Dlaczego
blog?
Robiąc wiele
rzeczy (właściwie wiele rzeczy jednocześnie), często brakuje nam motywacji. Napisano
o tym setki książek, tysiące artykułów, które można przeczytać. Można również
posłuchać płyt motywacyjnych, czy włączyć na youtubie Piotra Blandforda. Dla
mnie jednak to za mało. Nic na mnie lepiej nie działa niż narzucony (sam sobie,
przez kogoś?) rytm. Gdy jestem „w ciągu” pracy, nakręcam się jak samochodzik z
tylnym napędem, od każdego kolejnego zaliczonego celu odbijam się jak piłeczka
kauczukowa. Oczywiście wszystko ma swój koniec, nastaje moment gdy trzeba
spuścić z tonu. To są jednak naturalne stany przesilenia, chwila oddechu i
dalej wpadam w tryb „taśmy produkcyjnej”. Ten najlepiej wypracowany schemat ma
swoje wady i zalety, jednak wydaje mi się iż póki co jest dla mnie najlepszy,
pracowałem ‘zdalnie’ i bardzo się męczyłem.
Potrzebuję
bata? Źle to brzmi, lepiej – potrzebuję rytmu.
Dlatego
właśnie blog. Pisząc, notując, robiąc, selekcjonując i wybierając teksty,
zdjęcia, grafikę, ilustracje, visuale zmotywuję się (mam nadzieję!) do
porządkowania pewnych spraw, które chodzą mi po głowie.
Dla mnie to
będzie rodzaj motywacji do samorozwoju, dla Was mam nadzieję, że interesująca
lektura.
Czas pokaże.
== == ==
**ZADANIA DO WYKONANIA:**
**1)** Przepisz bez zmian fragment tekstu: zacznij od słów „Robiąc wiele”, a skończ na słowach „lepiej – potrzebuję rytmu.”.
**2)** Proszę podać, kogo według tekstu można włączyć na YouTubie dla motywacji.
Rekordy nie są tu do niczego potrzebne.

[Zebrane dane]
== == ==
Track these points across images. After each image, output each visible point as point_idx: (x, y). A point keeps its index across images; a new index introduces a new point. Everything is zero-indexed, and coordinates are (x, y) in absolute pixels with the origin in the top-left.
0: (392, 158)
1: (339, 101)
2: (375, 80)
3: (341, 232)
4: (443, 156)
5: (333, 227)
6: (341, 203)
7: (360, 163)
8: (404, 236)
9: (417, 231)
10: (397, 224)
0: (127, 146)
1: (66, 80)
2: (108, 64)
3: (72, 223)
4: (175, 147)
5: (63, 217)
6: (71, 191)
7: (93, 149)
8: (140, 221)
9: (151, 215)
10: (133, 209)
== == ==
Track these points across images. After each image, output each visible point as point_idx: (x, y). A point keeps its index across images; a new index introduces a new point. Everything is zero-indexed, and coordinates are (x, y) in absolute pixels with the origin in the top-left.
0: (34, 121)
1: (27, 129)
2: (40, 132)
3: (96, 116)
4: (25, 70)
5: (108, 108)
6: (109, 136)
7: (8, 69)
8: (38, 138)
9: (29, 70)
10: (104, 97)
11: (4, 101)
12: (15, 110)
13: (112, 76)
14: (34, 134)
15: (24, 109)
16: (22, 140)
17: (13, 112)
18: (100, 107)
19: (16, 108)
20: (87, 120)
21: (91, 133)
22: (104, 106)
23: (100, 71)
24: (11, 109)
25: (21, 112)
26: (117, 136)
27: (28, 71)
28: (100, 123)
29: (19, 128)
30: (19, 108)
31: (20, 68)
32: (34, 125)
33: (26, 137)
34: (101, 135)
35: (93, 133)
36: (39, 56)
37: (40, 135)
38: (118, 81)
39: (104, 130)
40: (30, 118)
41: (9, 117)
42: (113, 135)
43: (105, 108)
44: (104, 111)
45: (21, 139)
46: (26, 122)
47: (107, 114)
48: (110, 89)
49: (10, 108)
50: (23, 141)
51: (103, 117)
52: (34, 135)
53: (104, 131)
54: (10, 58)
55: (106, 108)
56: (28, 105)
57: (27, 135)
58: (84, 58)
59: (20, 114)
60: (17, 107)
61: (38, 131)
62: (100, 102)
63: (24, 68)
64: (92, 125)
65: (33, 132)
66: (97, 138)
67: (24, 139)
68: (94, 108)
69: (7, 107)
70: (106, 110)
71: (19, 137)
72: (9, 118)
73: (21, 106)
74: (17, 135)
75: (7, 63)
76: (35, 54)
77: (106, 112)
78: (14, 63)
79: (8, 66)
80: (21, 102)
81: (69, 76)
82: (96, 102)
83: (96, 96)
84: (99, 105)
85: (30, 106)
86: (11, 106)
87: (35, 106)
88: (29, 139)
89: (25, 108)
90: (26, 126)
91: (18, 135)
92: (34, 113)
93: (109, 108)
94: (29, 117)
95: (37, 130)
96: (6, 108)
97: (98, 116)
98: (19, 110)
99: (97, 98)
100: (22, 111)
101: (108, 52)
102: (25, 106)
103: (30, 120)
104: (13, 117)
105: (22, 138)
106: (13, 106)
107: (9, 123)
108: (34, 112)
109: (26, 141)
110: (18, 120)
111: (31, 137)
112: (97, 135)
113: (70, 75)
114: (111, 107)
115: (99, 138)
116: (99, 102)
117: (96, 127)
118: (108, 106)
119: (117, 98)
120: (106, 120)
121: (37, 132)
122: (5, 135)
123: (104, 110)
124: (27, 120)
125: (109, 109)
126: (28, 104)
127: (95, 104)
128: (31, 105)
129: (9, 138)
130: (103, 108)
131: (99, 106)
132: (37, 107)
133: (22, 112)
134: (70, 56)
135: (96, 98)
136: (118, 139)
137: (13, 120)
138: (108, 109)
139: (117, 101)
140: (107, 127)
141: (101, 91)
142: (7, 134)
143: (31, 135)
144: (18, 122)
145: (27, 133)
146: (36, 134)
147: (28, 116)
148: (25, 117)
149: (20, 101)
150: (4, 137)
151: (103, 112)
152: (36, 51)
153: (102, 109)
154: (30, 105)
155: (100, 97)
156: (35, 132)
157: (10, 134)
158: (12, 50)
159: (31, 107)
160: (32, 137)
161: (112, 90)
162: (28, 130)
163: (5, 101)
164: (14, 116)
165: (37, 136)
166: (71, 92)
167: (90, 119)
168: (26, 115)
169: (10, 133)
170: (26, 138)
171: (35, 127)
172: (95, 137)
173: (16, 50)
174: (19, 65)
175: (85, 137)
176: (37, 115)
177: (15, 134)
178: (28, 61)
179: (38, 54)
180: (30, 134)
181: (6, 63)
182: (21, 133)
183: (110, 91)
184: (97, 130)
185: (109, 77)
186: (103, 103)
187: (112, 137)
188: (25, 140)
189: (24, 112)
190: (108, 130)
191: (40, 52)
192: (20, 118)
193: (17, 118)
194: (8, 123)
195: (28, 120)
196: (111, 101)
== == ==
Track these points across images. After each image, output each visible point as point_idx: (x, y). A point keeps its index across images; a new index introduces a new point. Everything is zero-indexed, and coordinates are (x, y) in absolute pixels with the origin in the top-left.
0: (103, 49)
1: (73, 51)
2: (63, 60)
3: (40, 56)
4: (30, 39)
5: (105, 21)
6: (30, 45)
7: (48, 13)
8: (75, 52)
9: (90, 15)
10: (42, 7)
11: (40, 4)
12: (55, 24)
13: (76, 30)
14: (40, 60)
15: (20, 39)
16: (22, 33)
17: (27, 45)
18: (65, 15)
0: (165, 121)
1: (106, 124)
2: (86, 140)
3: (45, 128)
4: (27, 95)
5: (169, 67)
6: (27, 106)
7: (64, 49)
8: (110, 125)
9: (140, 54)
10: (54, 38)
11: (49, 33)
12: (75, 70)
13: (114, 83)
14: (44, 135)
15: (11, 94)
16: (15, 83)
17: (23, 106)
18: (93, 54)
== == ==
**ODPOWIEDZI PO KOLEI:**
**1)**
Robiąc wiele
rzeczy (właściwie wiele rzeczy jednocześnie), często brakuje nam motywacji. Napisano
o tym setki książek, tysiące artykułów, które można przeczytać. Można również
posłuchać płyt motywacyjnych, czy włączyć na youtubie Piotra Blandforda. Dla
mnie jednak to za mało. Nic na mnie lepiej nie działa niż narzucony (sam sobie,
przez kogoś?) rytm. Gdy jestem „w ciągu” pracy, nakręcam się jak samochodzik z
tylnym napędem, od każdego kolejnego zaliczonego celu odbijam się jak piłeczka
kauczukowa. Oczywiście wszystko ma swój koniec, nastaje moment gdy trzeba
spuścić z tonu. To są jednak naturalne stany przesilenia, chwila oddechu i
dalej wpadam w tryb „taśmy produkcyjnej”. Ten najlepiej wypracowany schemat ma
swoje wady i zalety, jednak wydaje mi się iż póki co jest dla mnie najlepszy,
pracowałem ‘zdalnie’ i bardzo się męczyłem.
Potrzebuję
bata? Źle to brzmi, lepiej – potrzebuję rytmu.

**2)** Piotra Blandforda.